→ **Work to complete**: Of all the entries below, only the lines from the one with "2.4.2. Connector Terminal" up to and including the one with "ICE_DAT | Unused |" are to be duplicated exactly.

→ **Supplied records**:
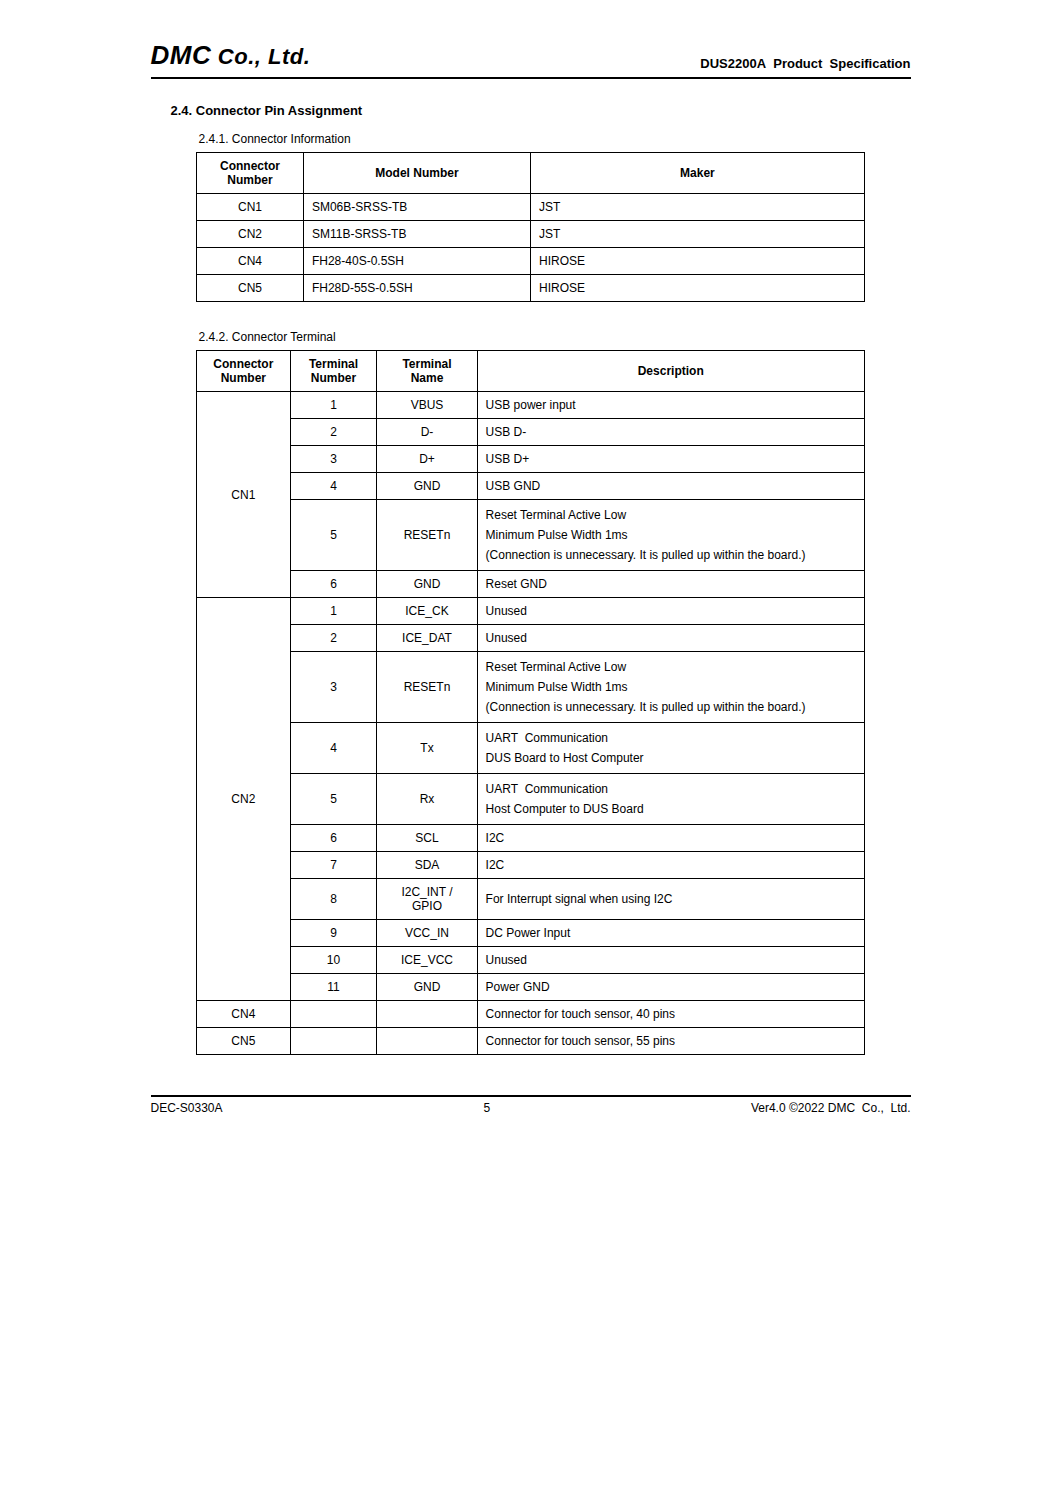DMC Co., Ltd.
DUS2200A Product Specification
2.4. Connector Pin Assignment
2.4.1. Connector Information
| Connector Number | Model Number | Maker |
| --- | --- | --- |
| CN1 | SM06B-SRSS-TB | JST |
| CN2 | SM11B-SRSS-TB | JST |
| CN4 | FH28-40S-0.5SH | HIROSE |
| CN5 | FH28D-55S-0.5SH | HIROSE |
2.4.2. Connector Terminal
| Connector Number | Terminal Number | Terminal Name | Description |
| --- | --- | --- | --- |
| CN1 | 1 | VBUS | USB power input |
| 2 | D- | USB D- |
| 3 | D+ | USB D+ |
| 4 | GND | USB GND |
| 5 | RESETn | Reset Terminal Active Low Minimum Pulse Width 1ms (Connection is unnecessary. It is pulled up within the board.) |
| 6 | GND | Reset GND |
| CN2 | 1 | ICE_CK | Unused |
| 2 | ICE_DAT | Unused |
| 3 | RESETn | Reset Terminal Active Low Minimum Pulse Width 1ms (Connection is unnecessary. It is pulled up within the board.) |
| 4 | Tx | UART Communication DUS Board to Host Computer |
| 5 | Rx | UART Communication Host Computer to DUS Board |
| 6 | SCL | I2C |
| 7 | SDA | I2C |
| 8 | I2C_INT / GPIO | For Interrupt signal when using I2C |
| 9 | VCC_IN | DC Power Input |
| 10 | ICE_VCC | Unused |
| 11 | GND | Power GND |
| CN4 | | | Connector for touch sensor, 40 pins |
| CN5 | | | Connector for touch sensor, 55 pins |
DEC-S0330A
5
Ver4.0 ©2022 DMC Co., Ltd.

→ **Answer space**:
2.4.2. Connector Terminal
| Connector Number | Terminal Number | Terminal Name | Description |
| --- | --- | --- | --- |
| CN1 | 1 | VBUS | USB power input |
| 2 | D- | USB D- |
| 3 | D+ | USB D+ |
| 4 | GND | USB GND |
| 5 | RESETn | Reset Terminal Active Low Minimum Pulse Width 1ms (Connection is unnecessary. It is pulled up within the board.) |
| 6 | GND | Reset GND |
| CN2 | 1 | ICE_CK | Unused |
| 2 | ICE_DAT | Unused |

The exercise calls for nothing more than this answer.